What employers should do right now


•        Update all wage rates and verify exempt employee salaries clear the new $70,304 floor.

•        Distribute the SB 294 Know Your Rights notice to all current employees immediately and implement an annual distribution process. Collect emergency contact designations from employees.

•        Audit all offer letters, bonus agreements, training reimbursement contracts, and relocation agreements for stay-or-pay provisions that are now void under AB 692.

•        Update the pay scale definition in all job postings to reflect a good-faith estimate of actual intended pay upon hire under SB 642.

•        Update employee handbooks to reflect expanded sick leave uses under AB 406, expanded crime victim leave, and the new jury duty paid leave rights.

•        Update Cal-WARN notice templates to include all required SB 617 content.

•        Conduct an adverse impact analysis on any AI or automated decision tools used in hiring or employment decisions under the new FEHA AI regulations.

•        Begin preparing for 23-category pay data reporting (effective for the 2027 reporting cycle) and ensure demographic data is stored separately from personnel files.

 

ANNUAL COMPLIANCE REVIEW IS NO LONGER OPTIONAL

California passes significant new employment legislation almost every year. Employers who update their policies and handbooks only when something goes wrong are perpetually behind. Build an annual employment law compliance review into your calendar — ideally in Q4, before new laws take effect on January 1. The cost of proactive compliance is a fraction of the cost of litigation.

 

The bottom line


California’s 2026 employment law changes are extensive, and the list above isn’t even exhaustive. From the wage floor to the workplace rights notice to the AI hiring regulations to the wage judgment triple-penalty — this is a significant body of new law that affects virtually every employer and employee in the state.


The common thread running through all of it: California continues to move decisively in the direction of stronger worker protections, higher accountability for employers, and broader enforcement tools for both employees and government agencies.
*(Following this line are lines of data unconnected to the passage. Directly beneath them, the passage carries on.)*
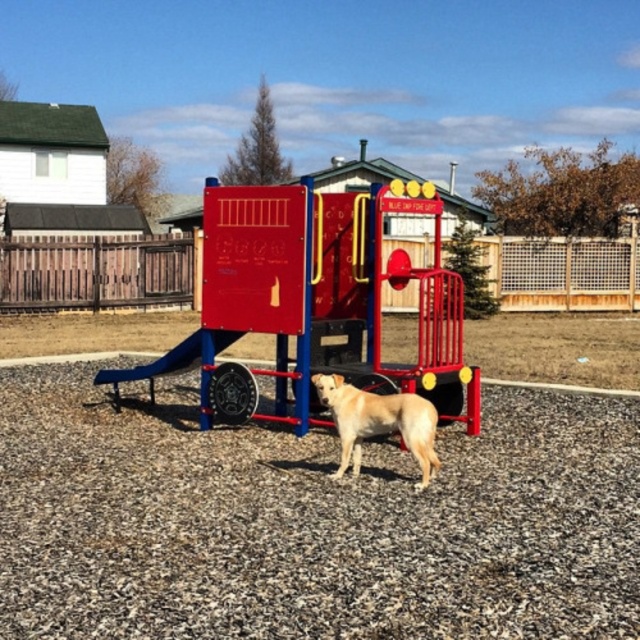
Is metallic red playground equipment at center further to camera compared to golden fur dog at center?

Yes, metallic red playground equipment at center is further from the viewer.

This screenshot has height=640, width=640. Identify the location of metallic red playground equipment at center. (314, 301).

The width and height of the screenshot is (640, 640). What do you see at coordinates (314, 301) in the screenshot?
I see `metallic red playground equipment at center` at bounding box center [314, 301].

At what (x,y) coordinates should I click in order to perform the action: click on metallic red playground equipment at center. Please return your answer as a coordinate pair (x, y). This screenshot has height=640, width=640. Looking at the image, I should click on (314, 301).

Who is higher up, golden fur dog at center or metallic blue slide at center?

Positioned higher is metallic blue slide at center.

Does golden fur dog at center lie in front of metallic blue slide at center?

Yes, it is.

Where is `golden fur dog at center`? The width and height of the screenshot is (640, 640). golden fur dog at center is located at coordinates (378, 422).

Which is behind, point (292, 320) or point (218, 344)?

Positioned behind is point (218, 344).

Does metallic red playground equipment at center have a lesser height compared to metallic blue slide at center?

Indeed, metallic red playground equipment at center has a lesser height compared to metallic blue slide at center.

The width and height of the screenshot is (640, 640). I want to click on metallic red playground equipment at center, so click(314, 301).

Locate an element on the screen. The width and height of the screenshot is (640, 640). metallic red playground equipment at center is located at coordinates [314, 301].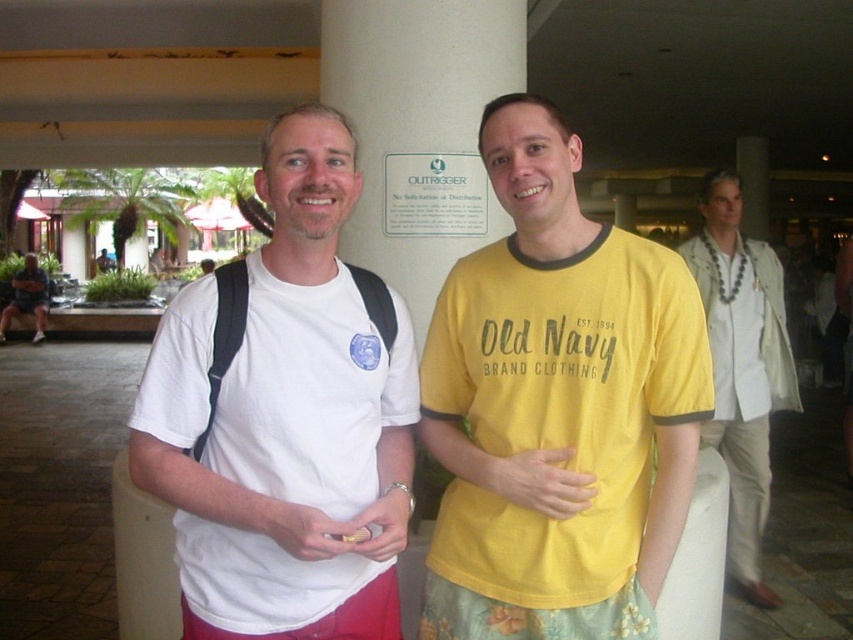
You are a photographer standing in the lobby and want to take a photo of the two people. The camera you are using has a minimum focus distance of 1.5 meters. Can you focus on the point at point (538, 170) without moving closer?

The point at point (538, 170) is 1.65 meters away from the camera, which is beyond the minimum focus distance of 1.5 meters. Therefore, the camera can focus on the point at point (538, 170) without needing to move closer.

Consider the image. You are planning to hang a picture frame on the wall behind the white smooth pillar at center and the gray fabric shirt at right. Which object should you avoid placing the frame near if you want to ensure it doesn

The gray fabric shirt at right is larger than the white smooth pillar at center, so placing the frame near the gray fabric shirt at right might require more space and could be less ideal if you want to avoid obstruction.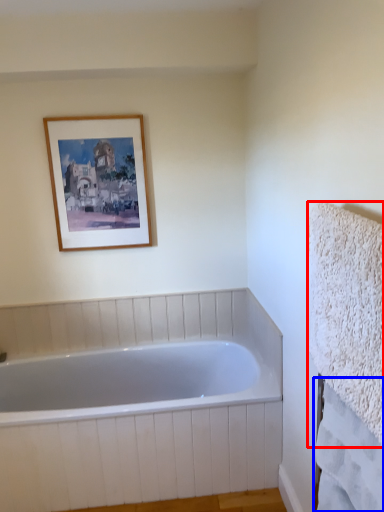
Question: Which point is further to the camera, bath towel (highlighted by a red box) or bath towel (highlighted by a blue box)?

Choices:
 (A) bath towel
 (B) bath towel

Answer: (B)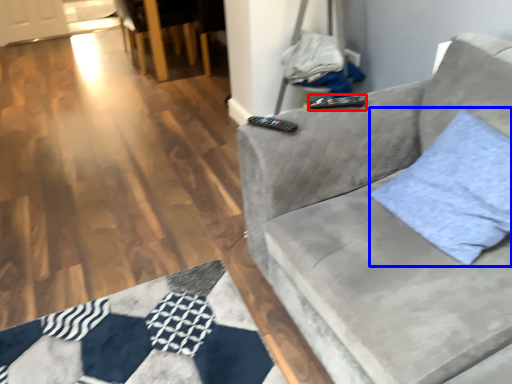
Question: Among these objects, which one is nearest to the camera, remote (highlighted by a red box) or throw pillow (highlighted by a blue box)?

Choices:
 (A) remote
 (B) throw pillow

Answer: (B)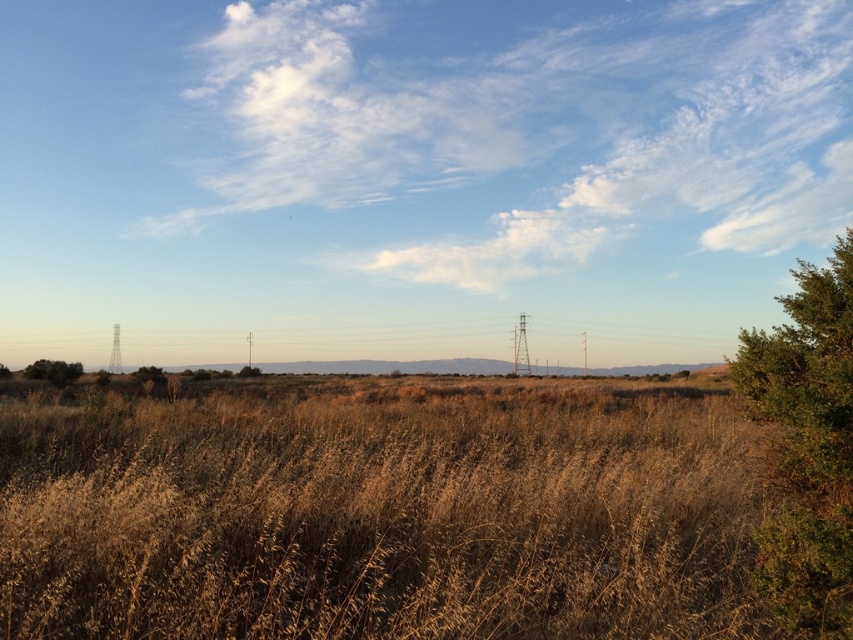
Question: Which is nearer to the brown dry grass at center?

Choices:
 (A) green leafy tree at right
 (B) green leafy bush at lower left

Answer: (A)

Question: Which of these objects is positioned farthest from the green leafy tree at right?

Choices:
 (A) brown dry grass at center
 (B) green leafy bush at lower left

Answer: (B)

Question: Which object is farther from the camera taking this photo?

Choices:
 (A) green leafy bush at lower left
 (B) brown dry grass at center

Answer: (A)

Question: Can you confirm if brown dry grass at center is wider than green leafy bush at lower left?

Choices:
 (A) yes
 (B) no

Answer: (A)

Question: Can you confirm if brown dry grass at center is thinner than green leafy tree at right?

Choices:
 (A) yes
 (B) no

Answer: (B)

Question: In this image, where is brown dry grass at center located relative to green leafy tree at right?

Choices:
 (A) above
 (B) below

Answer: (B)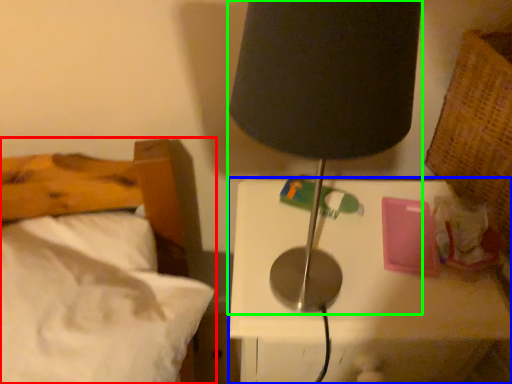
Question: Based on their relative distances, which object is farther from bed (highlighted by a red box)? Choose from nightstand (highlighted by a blue box) and lamp (highlighted by a green box).

Choices:
 (A) nightstand
 (B) lamp

Answer: (B)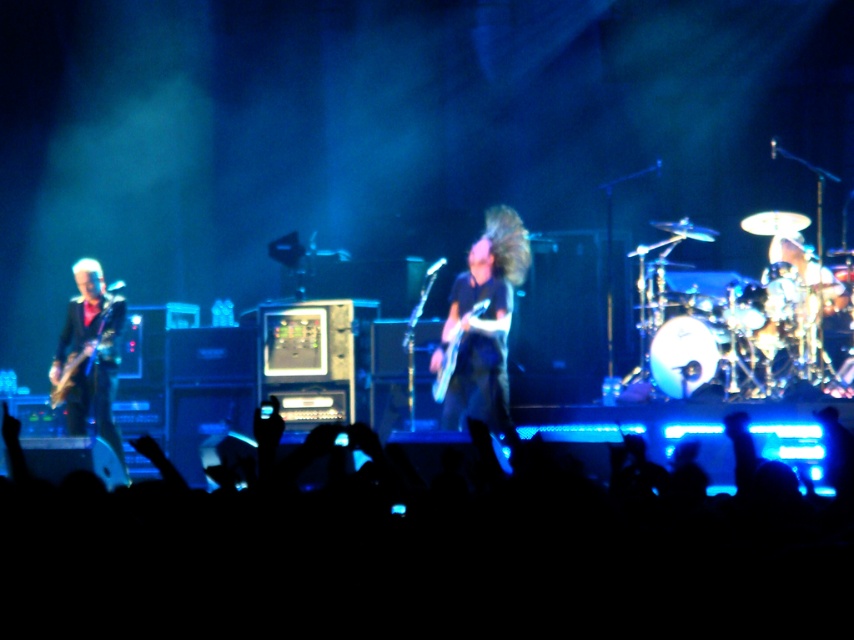
You are a photographer trying to capture the shiny black electric guitar at left and the black silhouettes at lower center in a single shot. Which object will appear larger in your photo?

The black silhouettes at lower center will appear larger in the photo because they are closer to the viewer than the shiny black electric guitar at left.

You are a photographer at the concert and want to capture a photo of the black silhouettes at lower center. The stage is divided into sections with coordinates. The point where you need to focus is at point (414,563). Can you confirm if the black silhouettes at lower center is located at that coordinate?

Yes, the black silhouettes at lower center is located at point (414,563), so you can focus there to capture the photo.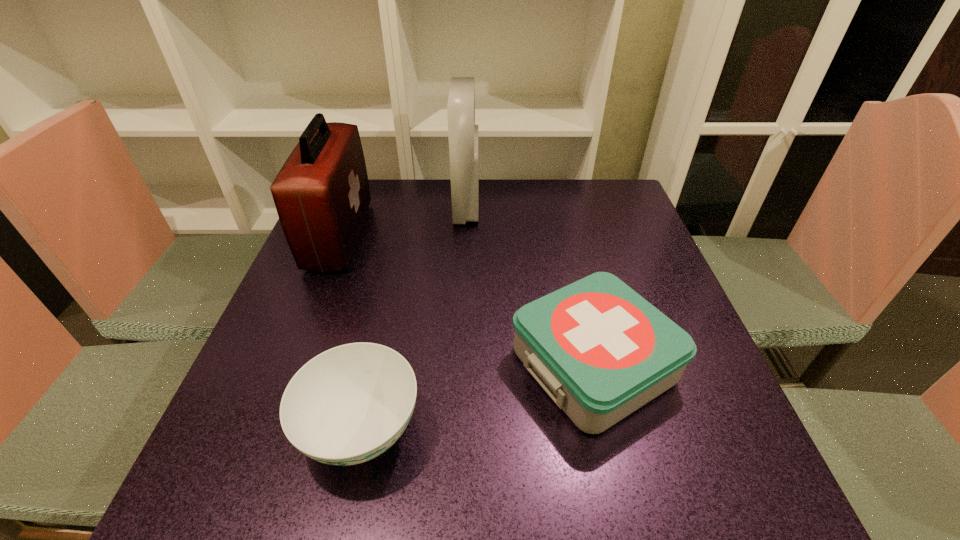
Identify the location of the third object from left to right. (462, 132).

Where is `the leftmost object`? The height and width of the screenshot is (540, 960). the leftmost object is located at coordinates (321, 194).

Locate an element on the screen. The image size is (960, 540). the rightmost object is located at coordinates (601, 351).

Locate an element on the screen. This screenshot has width=960, height=540. the rightmost first-aid kit is located at coordinates (601, 351).

The height and width of the screenshot is (540, 960). Identify the location of chinaware. (349, 404).

Where is `free spot located on the front-facing side of the third object from left to right`? This screenshot has width=960, height=540. free spot located on the front-facing side of the third object from left to right is located at coordinates (579, 207).

In order to click on vacant space located 0.090m on the side of the leftmost object with the cross symbol in this screenshot , I will do `click(399, 235)`.

Locate an element on the screen. The height and width of the screenshot is (540, 960). vacant area located 0.220m on the left of the rightmost object is located at coordinates (395, 364).

Find the location of `free location located on the back of the second object from left to right`. free location located on the back of the second object from left to right is located at coordinates (390, 298).

Locate an element on the screen. object that is positioned at the near edge is located at coordinates (349, 404).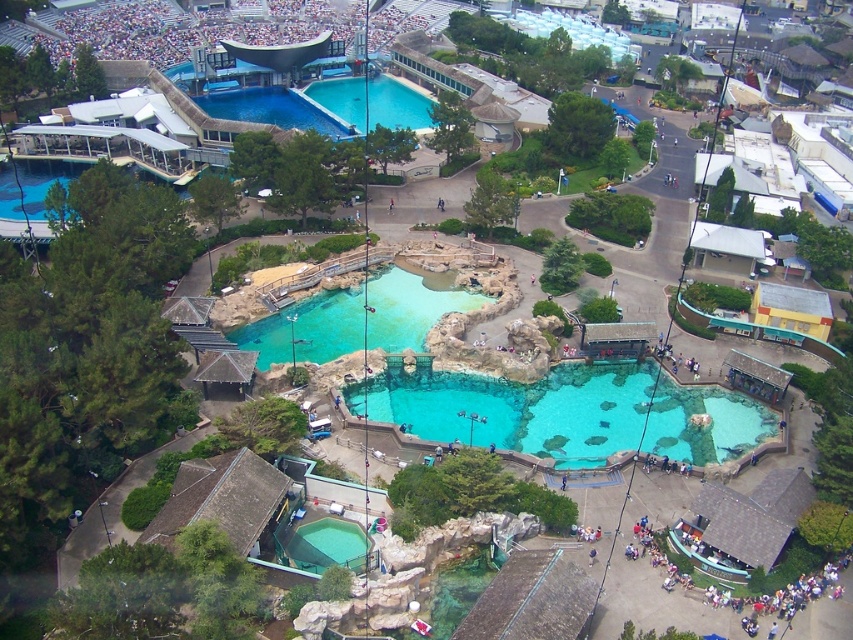
Which is more to the right, turquoise glass pool at center or clear blue water at upper center?

turquoise glass pool at center

Is turquoise glass pool at center behind clear blue water at upper center?

No, it is in front of clear blue water at upper center.

Between point (386, 268) and point (422, 97), which one is positioned behind?

The point (422, 97) is behind.

The image size is (853, 640). Find the location of `turquoise glass pool at center`. turquoise glass pool at center is located at coordinates (306, 330).

Does clear glass pool at center have a greater height compared to turquoise glass pool at center?

No.

Who is more forward, [489,390] or [300,321]?

Point [489,390] is more forward.

Find the location of a particular element. Image resolution: width=853 pixels, height=640 pixels. clear glass pool at center is located at coordinates (523, 408).

Between clear glass pool at center and clear blue water at upper center, which one is positioned higher?

clear blue water at upper center

Does point (618, 435) lie behind point (381, 84)?

No, (618, 435) is in front of (381, 84).

What do you see at coordinates (523, 408) in the screenshot? I see `clear glass pool at center` at bounding box center [523, 408].

You are a GUI agent. You are given a task and a screenshot of the screen. Output one action in this format:
    pyautogui.click(x=<x>, y=<y>)
    Task: Click on the clear glass pool at center
    
    Given the screenshot: What is the action you would take?
    pyautogui.click(x=523, y=408)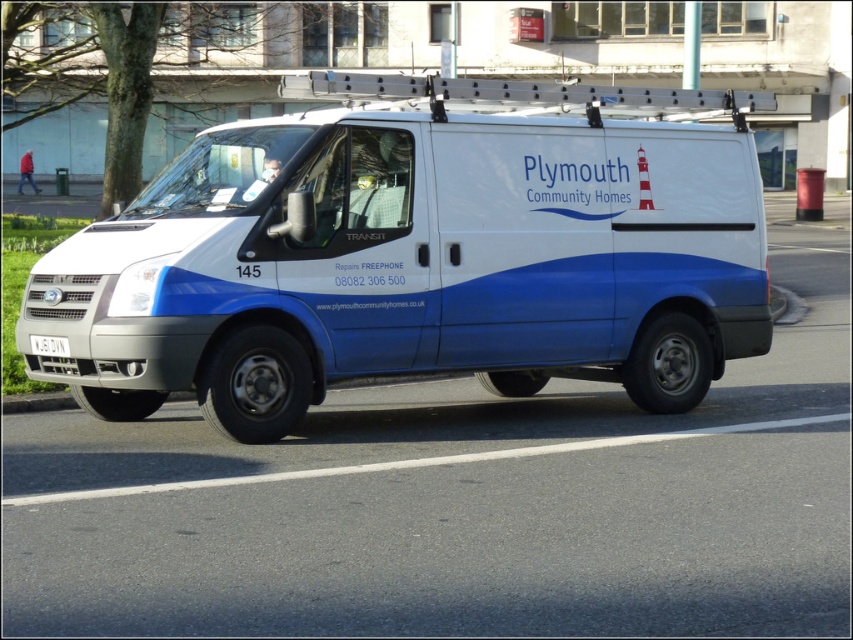
Consider the image. Between white matte van at center and white plastic license plate at center, which one has more height?

Standing taller between the two is white matte van at center.

Where is `white matte van at center`? The image size is (853, 640). white matte van at center is located at coordinates (418, 253).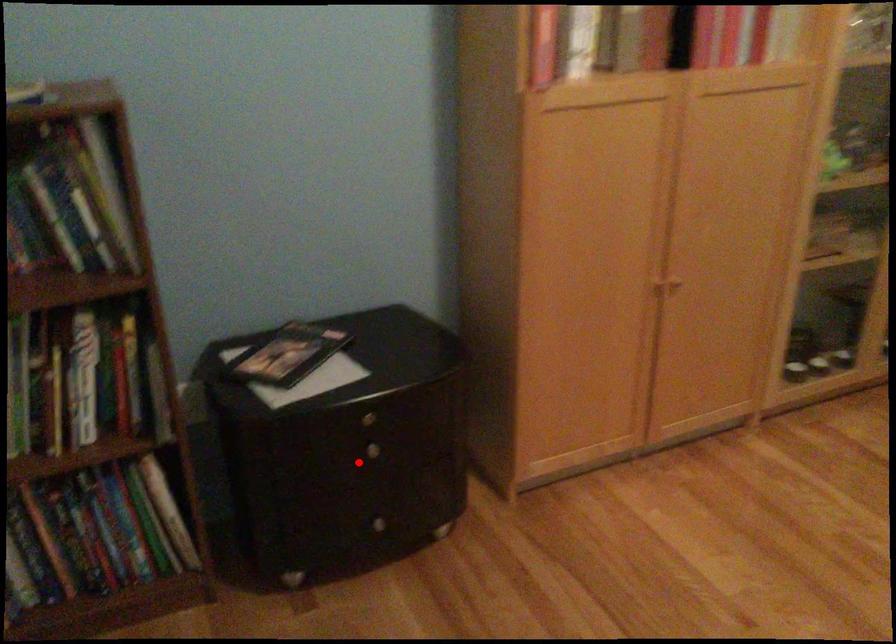
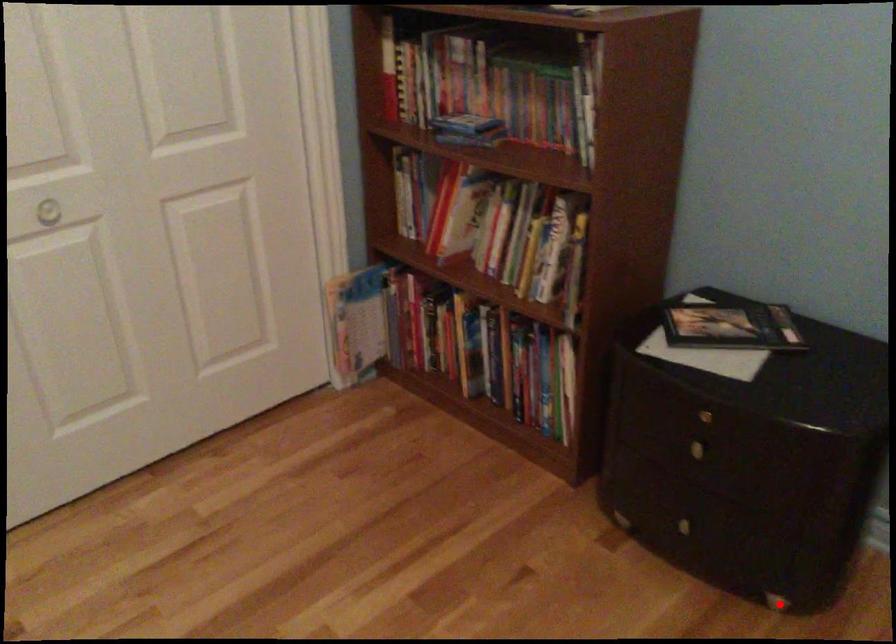
I am providing you with two images of the same scene from different viewpoints. A red point is marked on the first image and another point is marked on the second image. Does the point marked in image1 correspond to the same location as the one in image2?

No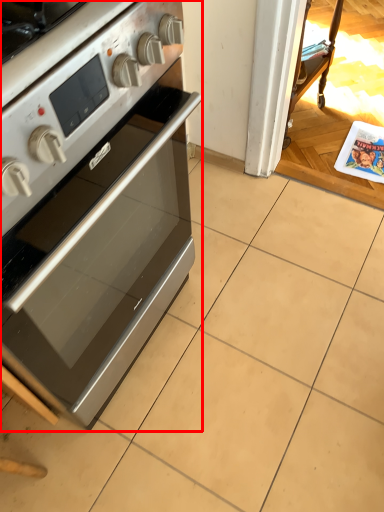
Question: Observing the image, what is the correct spatial positioning of home appliance (annotated by the red box) in reference to magazine?

Choices:
 (A) left
 (B) right

Answer: (A)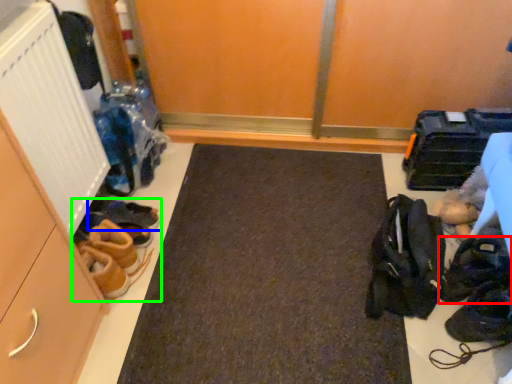
Question: Considering the real-world distances, which object is farthest from footwear (highlighted by a red box)? footwear (highlighted by a blue box) or footwear (highlighted by a green box)?

Choices:
 (A) footwear
 (B) footwear

Answer: (A)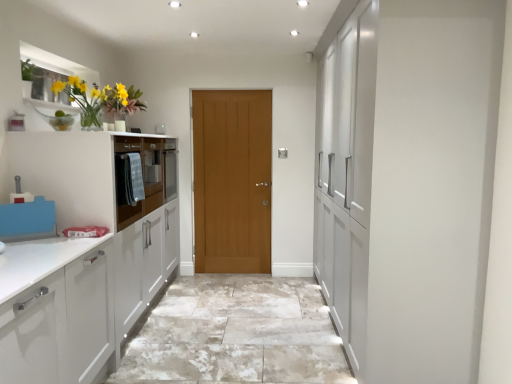
Question: Is matte glass vase at upper left aimed at matte gray oven at left?

Choices:
 (A) no
 (B) yes

Answer: (A)

Question: Is matte glass vase at upper left positioned in front of matte gray oven at left?

Choices:
 (A) yes
 (B) no

Answer: (A)

Question: Can you confirm if matte glass vase at upper left is wider than matte gray oven at left?

Choices:
 (A) no
 (B) yes

Answer: (A)

Question: Can you confirm if matte glass vase at upper left is thinner than matte gray oven at left?

Choices:
 (A) no
 (B) yes

Answer: (B)

Question: Considering the relative sizes of matte glass vase at upper left and matte gray oven at left in the image provided, is matte glass vase at upper left shorter than matte gray oven at left?

Choices:
 (A) yes
 (B) no

Answer: (A)

Question: Would you say matte glass vase at upper left is to the left or to the right of matte gray oven at left in the picture?

Choices:
 (A) left
 (B) right

Answer: (B)

Question: From the image's perspective, relative to matte gray oven at left, is matte glass vase at upper left above or below?

Choices:
 (A) below
 (B) above

Answer: (B)

Question: From a real-world perspective, is matte glass vase at upper left positioned above or below matte gray oven at left?

Choices:
 (A) below
 (B) above

Answer: (B)

Question: Relative to matte gray oven at left, is matte glass vase at upper left in front or behind?

Choices:
 (A) front
 (B) behind

Answer: (A)

Question: Looking at the image, does light brown wooden door at center seem bigger or smaller compared to matte glass vase at upper left?

Choices:
 (A) big
 (B) small

Answer: (A)

Question: Relative to matte glass vase at upper left, is light brown wooden door at center in front or behind?

Choices:
 (A) behind
 (B) front

Answer: (A)

Question: In the image, is light brown wooden door at center on the left side or the right side of matte glass vase at upper left?

Choices:
 (A) right
 (B) left

Answer: (A)

Question: Considering the positions of point pos(230,226) and point pos(82,97), is point pos(230,226) closer or farther from the camera than point pos(82,97)?

Choices:
 (A) closer
 (B) farther

Answer: (B)

Question: Considering the positions of natural stone floor at center and light brown wooden door at center in the image, is natural stone floor at center bigger or smaller than light brown wooden door at center?

Choices:
 (A) small
 (B) big

Answer: (B)

Question: In the image, is natural stone floor at center positioned in front of or behind light brown wooden door at center?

Whether you’re an employee trying to understand what you’re newly entitled to, or an employer trying to stay compliant, the answer is the same: read the law, update your documents, and consult counsel when you’re not sure. The cost of getting it right is almost always less than the cost of getting it wrong.

 

Disclaimer: This blog post is for general informational purposes only and does not constitute legal advice. Employment laws are complex and subject to change. Some provisions described here are subject to ongoing litigation or regulatory development. Consult a licensed California employment attorney for advice specific to your situation.